Migrating parquet table to hudi issue [SUPPORT]
See original GitHub issueDescribe the problem you faced
I have questions regarding the Hudi table initial loading (migrating from parquet to Hudi table, bulk-insert), because we have encountered significantly high loading time, but first let me add the details for both tables we were trying to load, spark conf, Hudi conf and further modifications.
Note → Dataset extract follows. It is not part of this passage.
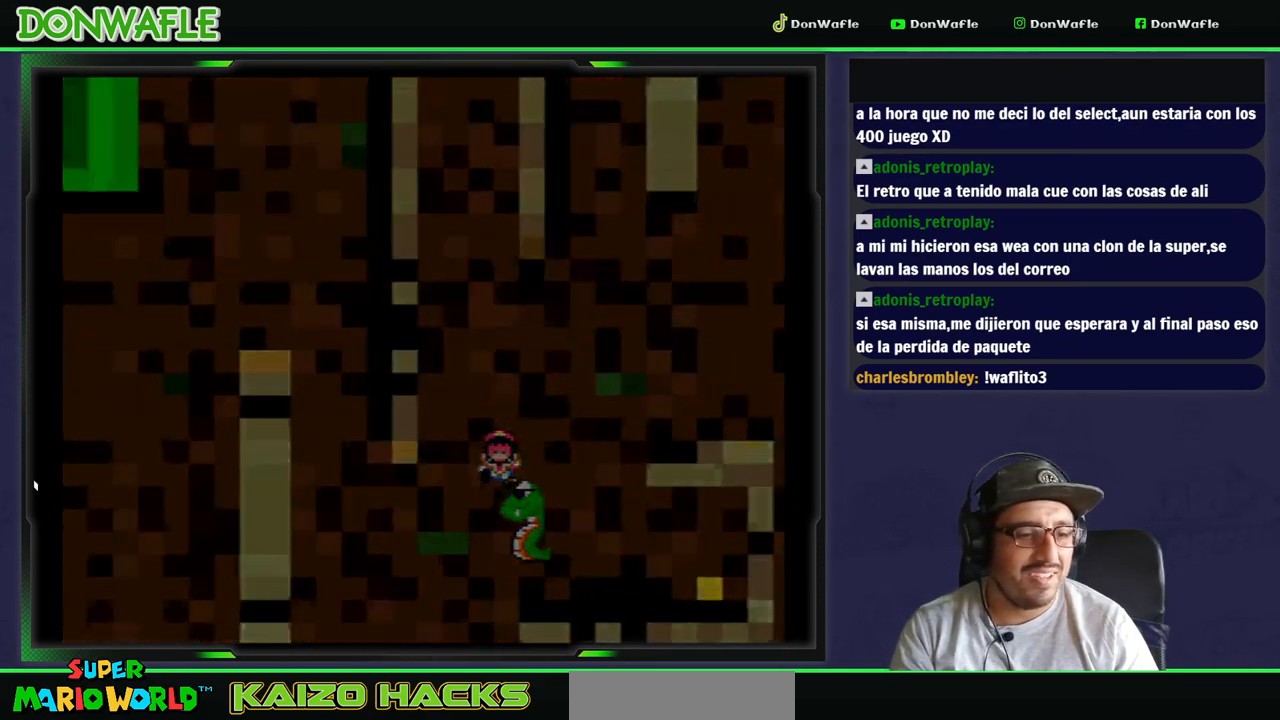
{"buttons": ["Y"], "events": []}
Sample of attempts: Table1: 6.7GB parquet, 180M records, 16 columns and key is composite of 2 columns. Spark Conf: 1 executor, 12 cores, 16GB, 32 shuffle, 32 bulk-insert-parallelism. Table2: 21GB parquet, 600M records, 16 columns and key is composite of 2 columns. Spark Conf: 4 executor, 8 cores, 32GB, 128 shuffle, 128 bulk-insert-parallelism. Table 1 loading time: 25 min. Table 2 loading time: 47 min. Both tables read and write from/to local file system.
To Reproduce
Code sample used:
import cluster.SparkConf
import common.DataConfig._
import org.apache.hudi.DataSourceWriteOptions._
import org.apache.hudi.config.HoodieWriteConfig._
import org.apache.spark.sql.SaveMode._
import org.apache.spark.sql.SparkSession
object HudiFilewriter {
val COW = "COW"
val MOR = "MOR"
def main(args: Array[String]): Unit = {
val tableName = args(0)
val basePath = args(1)
val tableType = if(COW.equalsIgnoreCase(args(2))) COW_TABLE_TYPE_OPT_VAL else MOR_TABLE_TYPE_OPT_VAL
val rawTablePath = args(3)
val partitionCol = args(4)
val spark = SparkSession.builder()
.getOrCreate()
val logLevel = spark.sparkContext.getConf.get(SparkConf.LOG_LEVEL)
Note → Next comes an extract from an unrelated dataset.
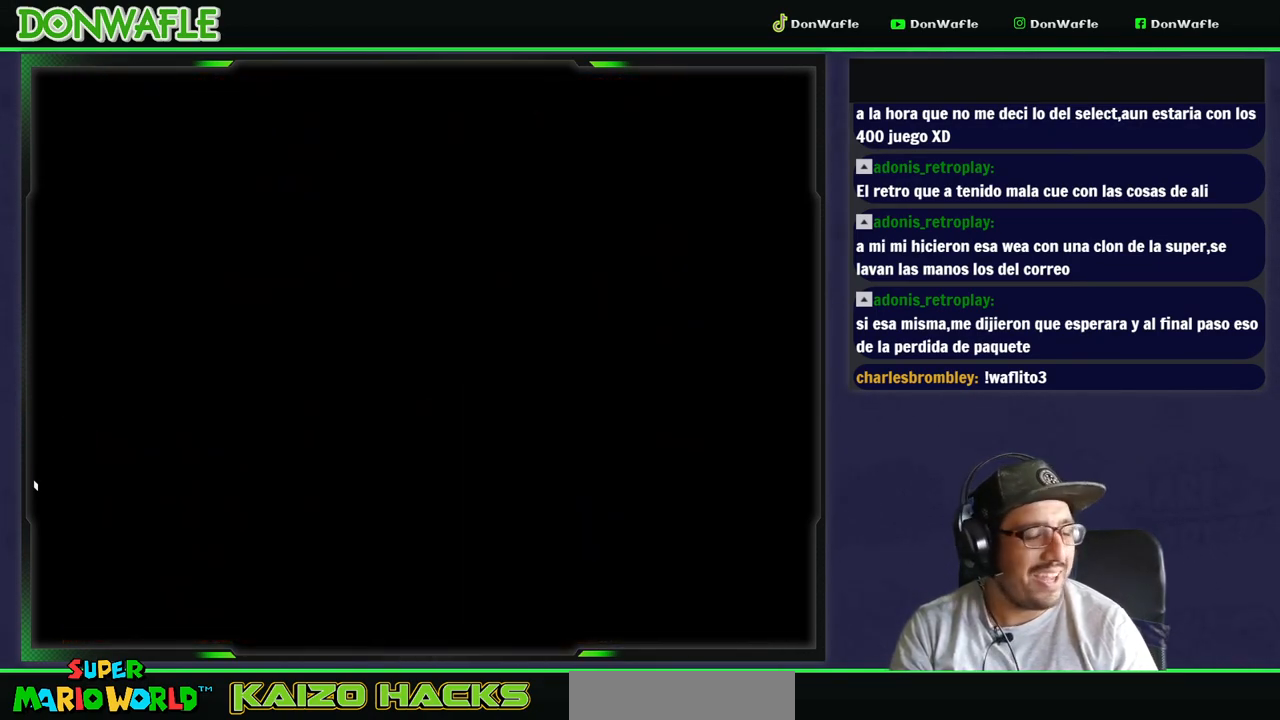
{"buttons": ["Y"], "events": []}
spark.sparkContext.setLogLevel(logLevel)
val shuffle = spark.sparkContext.getConf.get(SparkConf.SHUFFLE_PARTITIONS)
var hudiOptions = Map[String, String](
//HoodieWriteConfig
TABLE_NAME -> tableName,
"hoodie.bulkinsert.shuffle.parallelism" -> shuffle,
//DataSourceWriteOptions
TABLE_TYPE_OPT_KEY -> tableType,
PRECOMBINE_FIELD_OPT_KEY -> UPDATE_COL,
KEYGENERATOR_CLASS_OPT_KEY -> "org.apache.hudi.keygen.ComplexKeyGenerator",
RECORDKEY_FIELD_OPT_KEY -> KEY_COLS.mkString(","),
PARTITIONPATH_FIELD_OPT_KEY -> partitionCol,
OPERATION_OPT_KEY -> BULK_INSERT_OPERATION_OPT_VAL
)
spark.time{
val df = spark.read.parquet(rawTablePath)
df.write.format("org.apache.hudi").
options(hudiOptions).
mode(Overwrite).
save(basePath)
}
}
Expected behavior
Similar performance to vanilla parquet writing with additional sort overhead.
Environment Description
-
Hudi version : 0.5.2
-
Spark version : 2.4.5
-
Hive version : NA
-
Hadoop version : NA
-
Storage (HDFS/S3/GCS…) : Local file System
-
Running on Docker? (yes/no) : no
Additional context
Attempts:
-
We tried multiple different spark configurations, increasing the shuffle and bulk-insert parallelism, increasing the number of executors while maintaining the base resources, increasing memory threshold of the driver/executors.
-
Hudi Tables types (MOR partitioned and non-partitioned) (COW partitioned and non-petitioned), for partitioned tables we provided a partitioned version of the base table a long with the partitioned column(s).
-
Hudi and spark version: “hudi-spark-bundle” % “0.5.1-incubating”, Spark-2.4.3, “spark-avro” % “2.4.3”.
-
Upgraded Hudi and spark version: “hudi-spark-bundle” % “0.5.2-incubating”, Spark-2.4.5, “spark-avro” % “2.4.5”.
-
Base data preparation, sorted by keys or partitioned.
-
Load the data partition by partition, filter base table based on the partition column and bulk-insert each dataframe result, so each partition individually will use the whole app resources during the writing operation, use new app for each partition.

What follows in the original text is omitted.